What effect did the war have on workers’ fight to change the horrible conditions of working-class life?

The war had a tremendous influence on the economy of the warring countries, which was rebuilt for military needs. Hochschild claims that “the war gave business and government the perfect excuse to attack the labor movement” (82). Mass development of new military equipment began, and methods of warfare were improved. At the initial stage of the war, the governments enlisted the support of the population under the slogans of patronymic protection. However, the prolongation of military conflict led to an increase in social tension. The working day has been extended, and a card system for food distribution has been introduced.

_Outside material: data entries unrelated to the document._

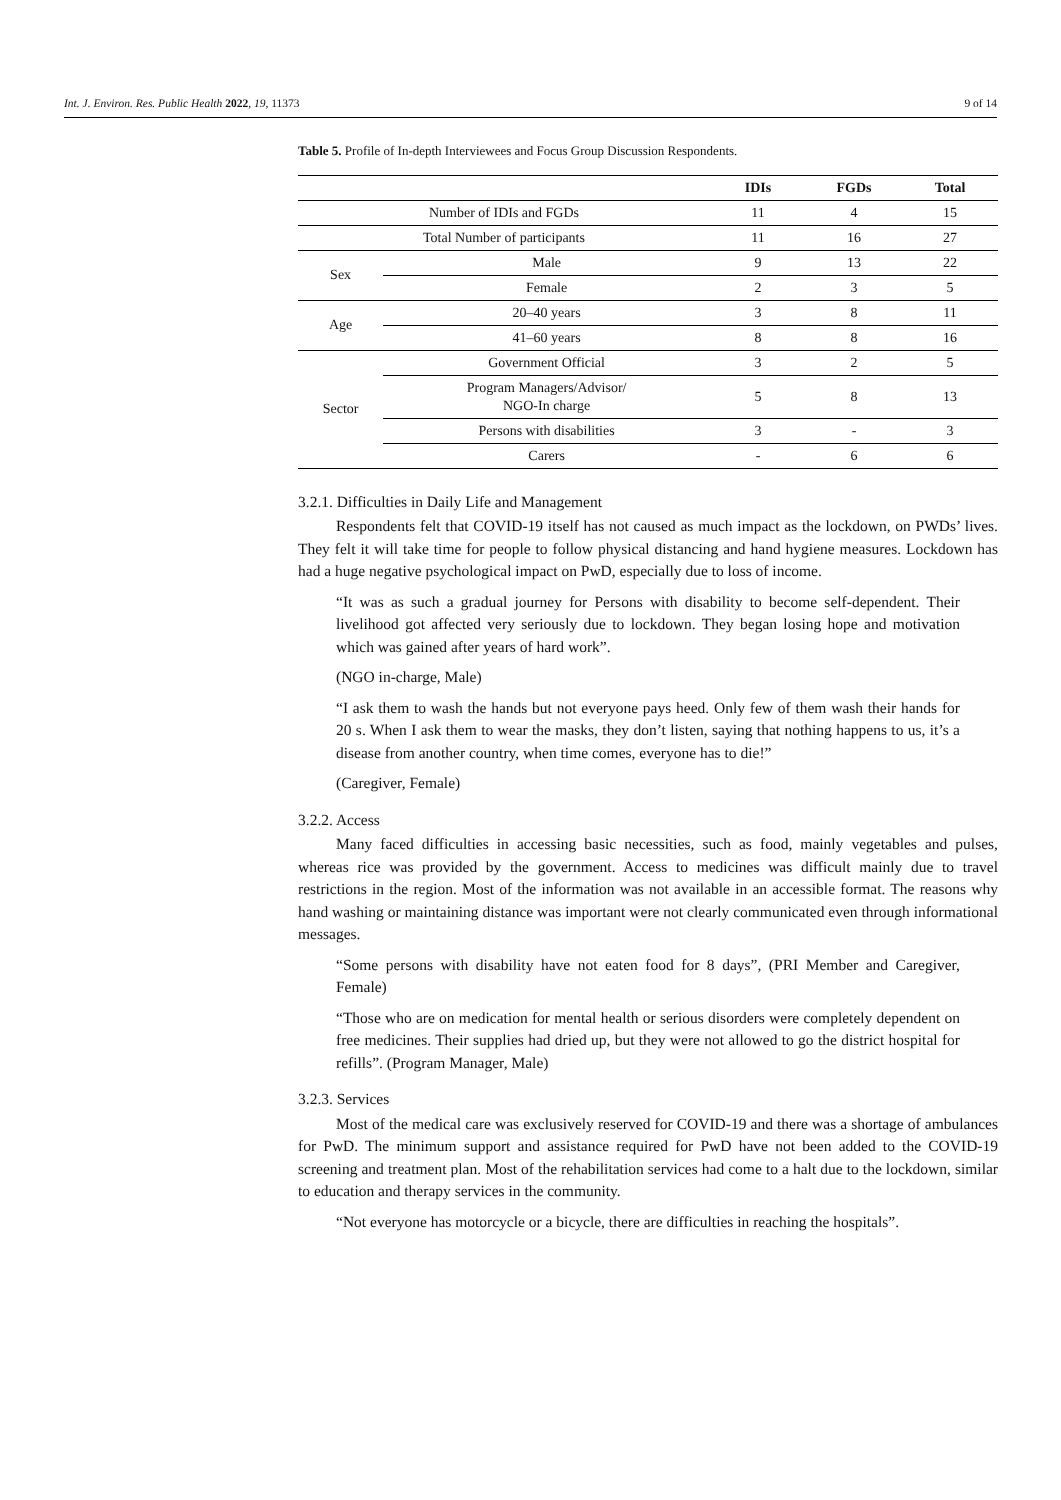Int. J. Environ. Res. Public Health 2022, 19, 11373 9 of 14
Table 5. Profile of In-depth Interviewees and Focus Group Discussion Respondents.
| | | IDIs | FGDs | Total |
| --- | --- | --- | --- | --- |
| Number of IDIs and FGDs | | 11 | 4 | 15 |
| Total Number of participants | | 11 | 16 | 27 |
| Sex | Male | 9 | 13 | 22 |
| | Female | 2 | 3 | 5 |
| Age | 20–40 years | 3 | 8 | 11 |
| | 41–60 years | 8 | 8 | 16 |
| Sector | Government Official | 3 | 2 | 5 |
| | Program Managers/Advisor/ NGO-In charge | 5 | 8 | 13 |
| | Persons with disabilities | 3 | - | 3 |
| | Carers | - | 6 | 6 |
3.2.1. Difficulties in Daily Life and Management
Respondents felt that COVID-19 itself has not caused as much impact as the lockdown, on PWDs’ lives. They felt it will take time for people to follow physical distancing and hand hygiene measures. Lockdown has had a huge negative psychological impact on PwD, especially due to loss of income.
“It was as such a gradual journey for Persons with disability to become self-dependent. Their livelihood got affected very seriously due to lockdown. They began losing hope and motivation which was gained after years of hard work”.
(NGO in-charge, Male)
“I ask them to wash the hands but not everyone pays heed. Only few of them wash their hands for 20 s. When I ask them to wear the masks, they don’t listen, saying that nothing happens to us, it’s a disease from another country, when time comes, everyone has to die!”
(Caregiver, Female)
3.2.2. Access
Many faced difficulties in accessing basic necessities, such as food, mainly vegetables and pulses, whereas rice was provided by the government. Access to medicines was difficult mainly due to travel restrictions in the region. Most of the information was not available in an accessible format. The reasons why hand washing or maintaining distance was important were not clearly communicated even through informational messages.
“Some persons with disability have not eaten food for 8 days”, (PRI Member and Caregiver, Female)
“Those who are on medication for mental health or serious disorders were completely dependent on free medicines. Their supplies had dried up, but they were not allowed to go the district hospital for refills”. (Program Manager, Male)
3.2.3. Services
Most of the medical care was exclusively reserved for COVID-19 and there was a shortage of ambulances for PwD. The minimum support and assistance required for PwD have not been added to the COVID-19 screening and treatment plan. Most of the rehabilitation services had come to a halt due to the lockdown, similar to education and therapy services in the community.
“Not everyone has motorcycle or a bicycle, there are difficulties in reaching the hospitals”.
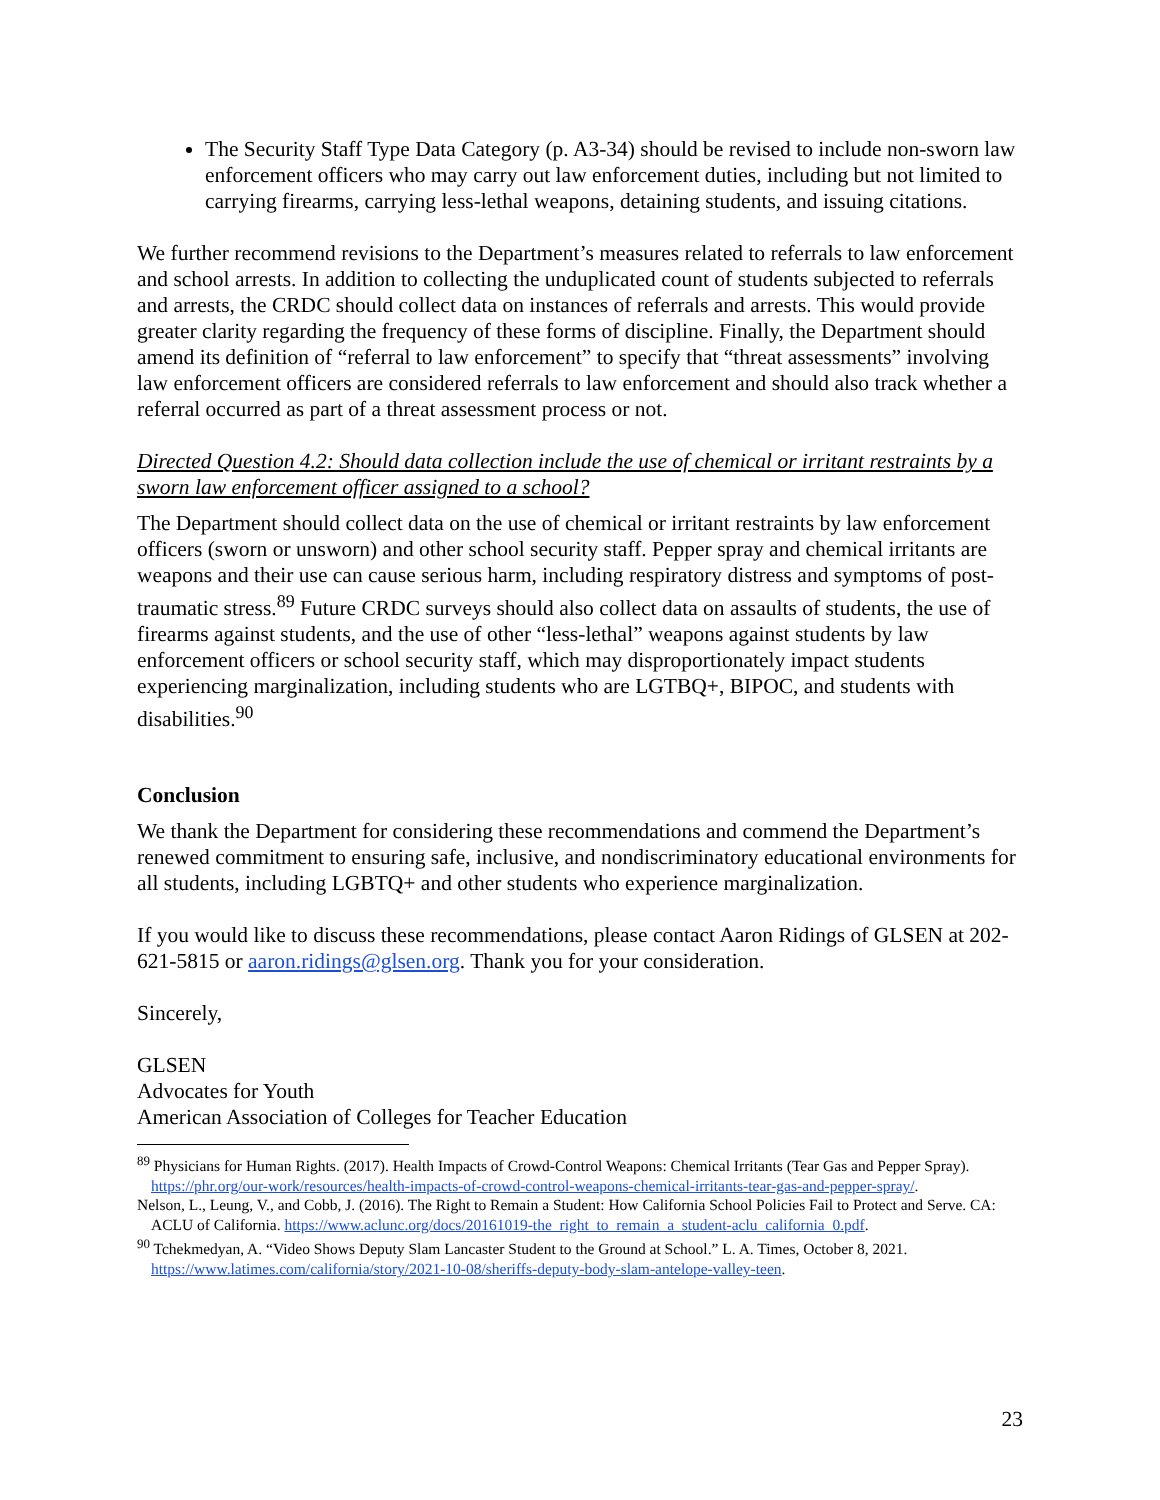The Security Staff Type Data Category (p. A3-34) should be revised to include non-sworn law enforcement officers who may carry out law enforcement duties, including but not limited to carrying firearms, carrying less-lethal weapons, detaining students, and issuing citations.
We further recommend revisions to the Department’s measures related to referrals to law enforcement and school arrests. In addition to collecting the unduplicated count of students subjected to referrals and arrests, the CRDC should collect data on instances of referrals and arrests. This would provide greater clarity regarding the frequency of these forms of discipline. Finally, the Department should amend its definition of “referral to law enforcement” to specify that “threat assessments” involving law enforcement officers are considered referrals to law enforcement and should also track whether a referral occurred as part of a threat assessment process or not.
Directed Question 4.2: Should data collection include the use of chemical or irritant restraints by a sworn law enforcement officer assigned to a school?
The Department should collect data on the use of chemical or irritant restraints by law enforcement officers (sworn or unsworn) and other school security staff. Pepper spray and chemical irritants are weapons and their use can cause serious harm, including respiratory distress and symptoms of post-traumatic stress.<sup>89</sup> Future CRDC surveys should also collect data on assaults of students, the use of firearms against students, and the use of other “less-lethal” weapons against students by law enforcement officers or school security staff, which may disproportionately impact students experiencing marginalization, including students who are LGTBQ+, BIPOC, and students with disabilities.<sup>90</sup>
Conclusion
We thank the Department for considering these recommendations and commend the Department’s renewed commitment to ensuring safe, inclusive, and nondiscriminatory educational environments for all students, including LGBTQ+ and other students who experience marginalization.
If you would like to discuss these recommendations, please contact Aaron Ridings of GLSEN at 202-621-5815 or aaron.ridings@glsen.org. Thank you for your consideration.
Sincerely,
GLSEN
Advocates for Youth
American Association of Colleges for Teacher Education
<sup>89</sup> Physicians for Human Rights. (2017). Health Impacts of Crowd-Control Weapons: Chemical Irritants (Tear Gas and Pepper Spray). https://phr.org/our-work/resources/health-impacts-of-crowd-control-weapons-chemical-irritants-tear-gas-and-pepper-spray/.
Nelson, L., Leung, V., and Cobb, J. (2016). The Right to Remain a Student: How California School Policies Fail to Protect and Serve. CA: ACLU of California. https://www.aclunc.org/docs/20161019-the_right_to_remain_a_student-aclu_california_0.pdf.
<sup>90</sup> Tchekmedyan, A. “Video Shows Deputy Slam Lancaster Student to the Ground at School.” L. A. Times, October 8, 2021. https://www.latimes.com/california/story/2021-10-08/sheriffs-deputy-body-slam-antelope-valley-teen.
23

Nevertheless, in 1917-1918, the working masses continued to actively fight for their rights and interests, protesting against the war, high prices, and the advance of capital. During these years, there were many strikes by oil workers, shipbuilders and dockers, miners, loggers, and other groups of workers. The increased organization of the workers had a particular significance. Due to the economic recovery in 1915-1918, the growth of employment, and the lack of labor, workers achieved a certain improvement in working and living conditions, shortening the working day, for instance, shortening the working day.

Works Cited

Hochschild, Adam. “When Dissent Became Treason.” New York Review. 2017, pp. 82-85.

Tooze, Adam. The Deluge: The Great War, America and the Remaking of The Global Order, 1916-1931. Penguin Group USA, 2015.